**Page images and extracted text:**
----------------
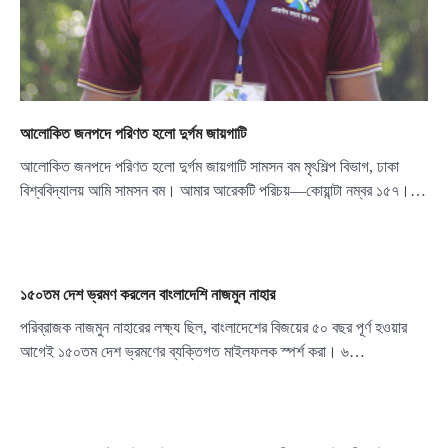
আলোকিত জনপদে পরিণত হলো দুর্গম জায়গাটি
আলোকিত জনপদে পরিণত হলো দুর্গম জায়গাটি সামসন বম মৃৎশিল্প বিভাগ, ঢাকা
বিশ্ববিদ্যালয় আমি সামসন বম। আমার আরেকটি পরিচয়—কোয়ান্টা নম্বর ১৫৭।…
১৫০তম দেশ ভ্রমণ করলেন বাংলাদেশি নাজমুন নাহার
পরিব্রাজক নাজমুন নাহারের লক্ষ্য ছিল, বাংলাদেশের বিজয়ের ৫০ বছর পূর্ণ হওয়ার
আগেই ১৫০তম দেশ ভ্রমণের ব্যক্তিগত মাইলফলক স্পর্শ করা। ৬…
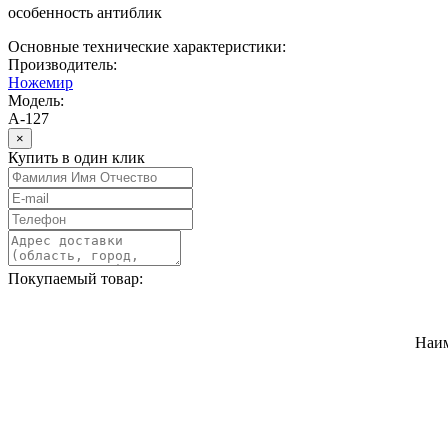
особенность антиблик
Основные технические характеристики:
Производитель:
Ножемир
Модель:
A-127
×
Купить в один клик
Покупаемый товар:
Наи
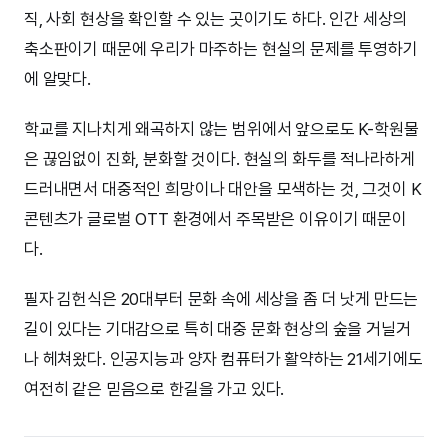
직, 사회 현상을 확인할 수 있는 곳이기도 하다. 인간 세상의
축소판이기 때문에 우리가 마주하는 현실의 문제를 투영하기
에 알맞다.
학교를 지나치게 왜곡하지 않는 범위에서 앞으로도 K-학원물
은 끊임없이 진화, 분화할 것이다. 현실의 화두를 적나라하게
드러내면서 대중적인 희망이나 대안을 모색하는 것, 그것이 K
콘텐츠가 글로벌 OTT 환경에서 주목받은 이유이기 때문이
다.
필자 김헌식은 20대부터 문화 속에 세상을 좀 더 낫게 만드는
길이 있다는 기대감으로 특히 대중 문화 현상의 숲을 거닐거
나 헤쳐왔다. 인공지능과 양자 컴퓨터가 활약하는 21세기에도
여전히 같은 믿음으로 한길을 가고 있다.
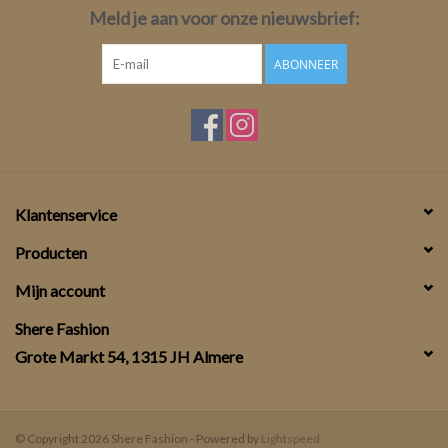
Meld je aan voor onze nieuwsbrief:
ABONNEER
Klantenservice
Producten
Mijn account
Shere Fashion
Grote Markt 54, 1315 JH Almere
© Copyright 2026 Shere Fashion - Powered by
Lightspeed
----------------
For the records above, state the number of lines holding the string "Fashion", without further comment.

2